### Your task
Hunt through the entries for the word "saucer" and copy each line in which it appears.

[Images with changed objects]
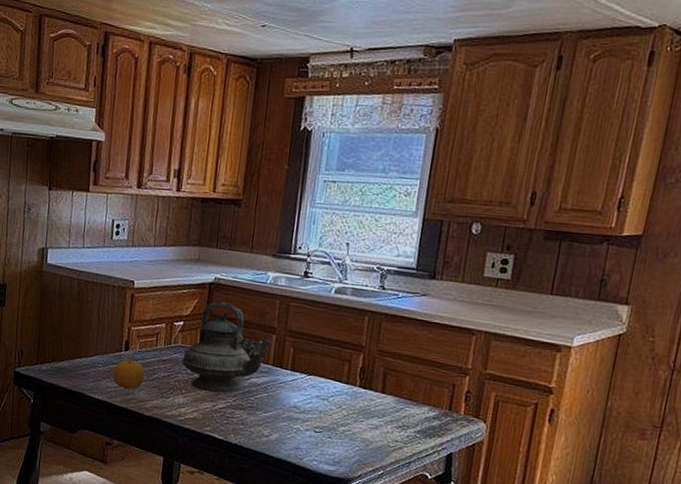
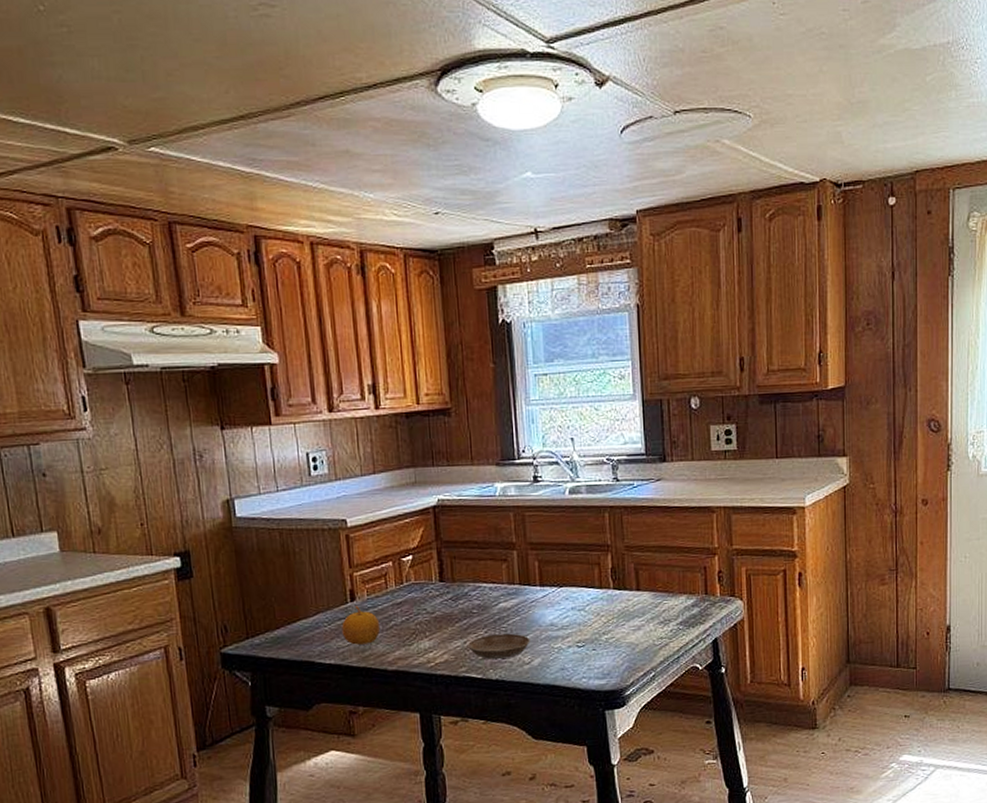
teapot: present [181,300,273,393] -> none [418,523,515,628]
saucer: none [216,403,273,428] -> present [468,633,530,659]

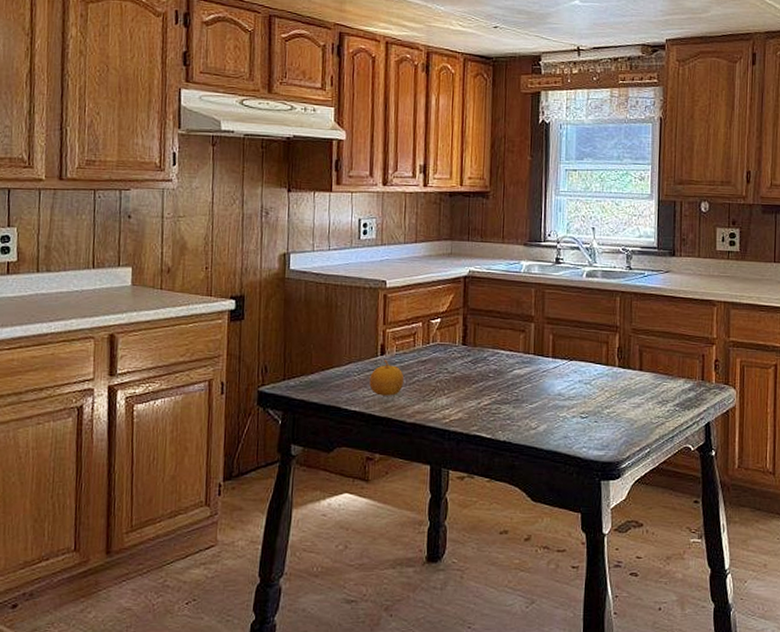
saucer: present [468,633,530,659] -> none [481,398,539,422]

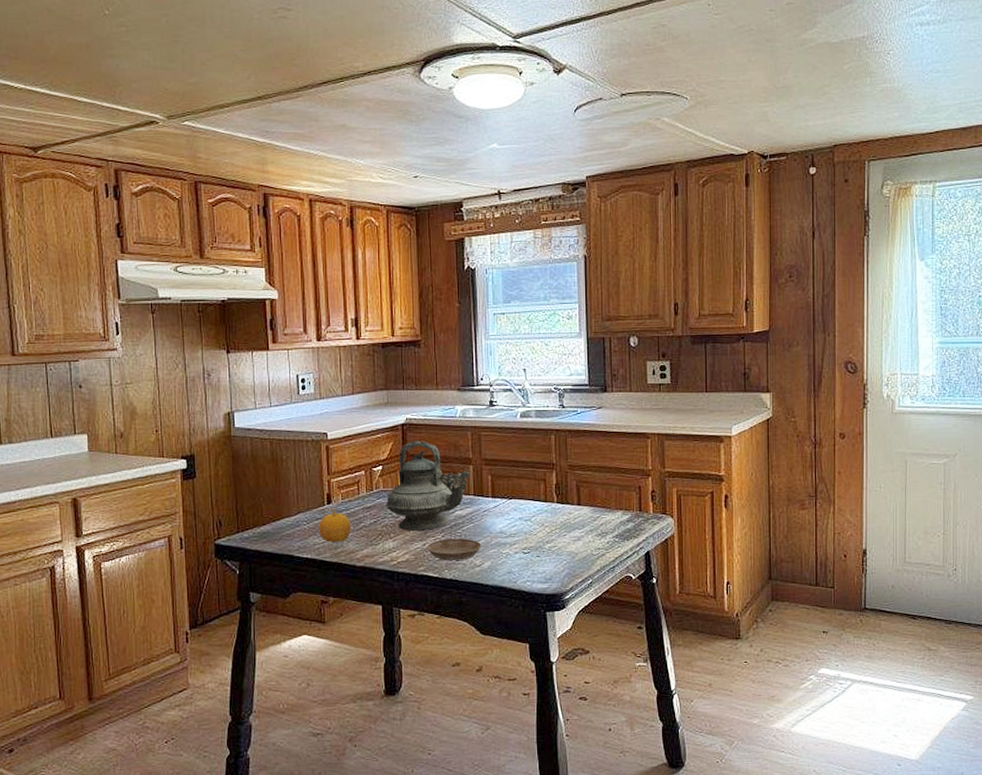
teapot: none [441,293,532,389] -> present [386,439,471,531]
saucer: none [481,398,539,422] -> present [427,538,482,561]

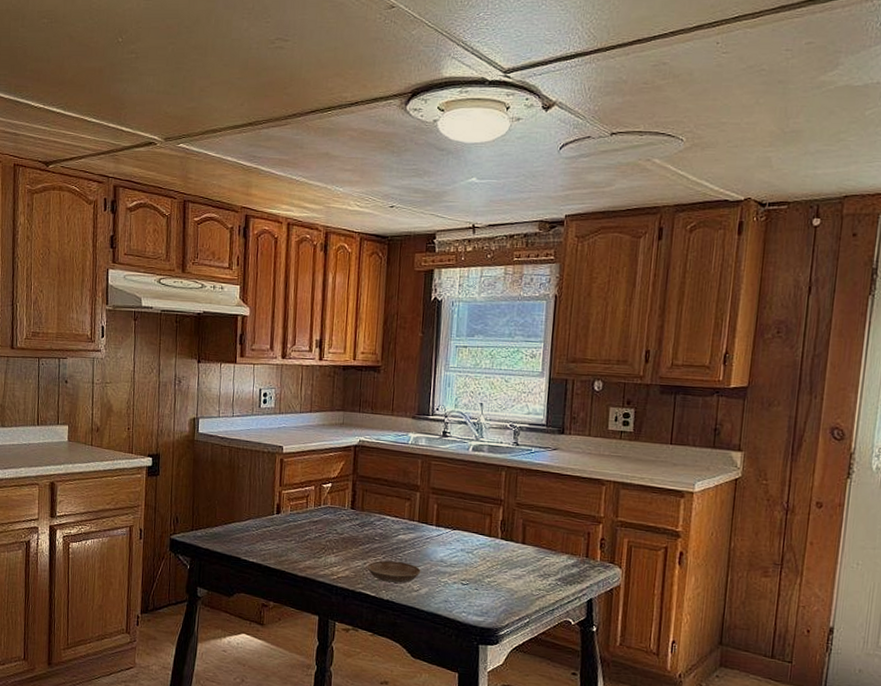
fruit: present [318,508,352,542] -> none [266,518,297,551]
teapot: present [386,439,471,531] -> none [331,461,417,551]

### Written answer
saucer: none [216,403,273,428] -> present [468,633,530,659]
saucer: present [468,633,530,659] -> none [481,398,539,422]
saucer: none [481,398,539,422] -> present [427,538,482,561]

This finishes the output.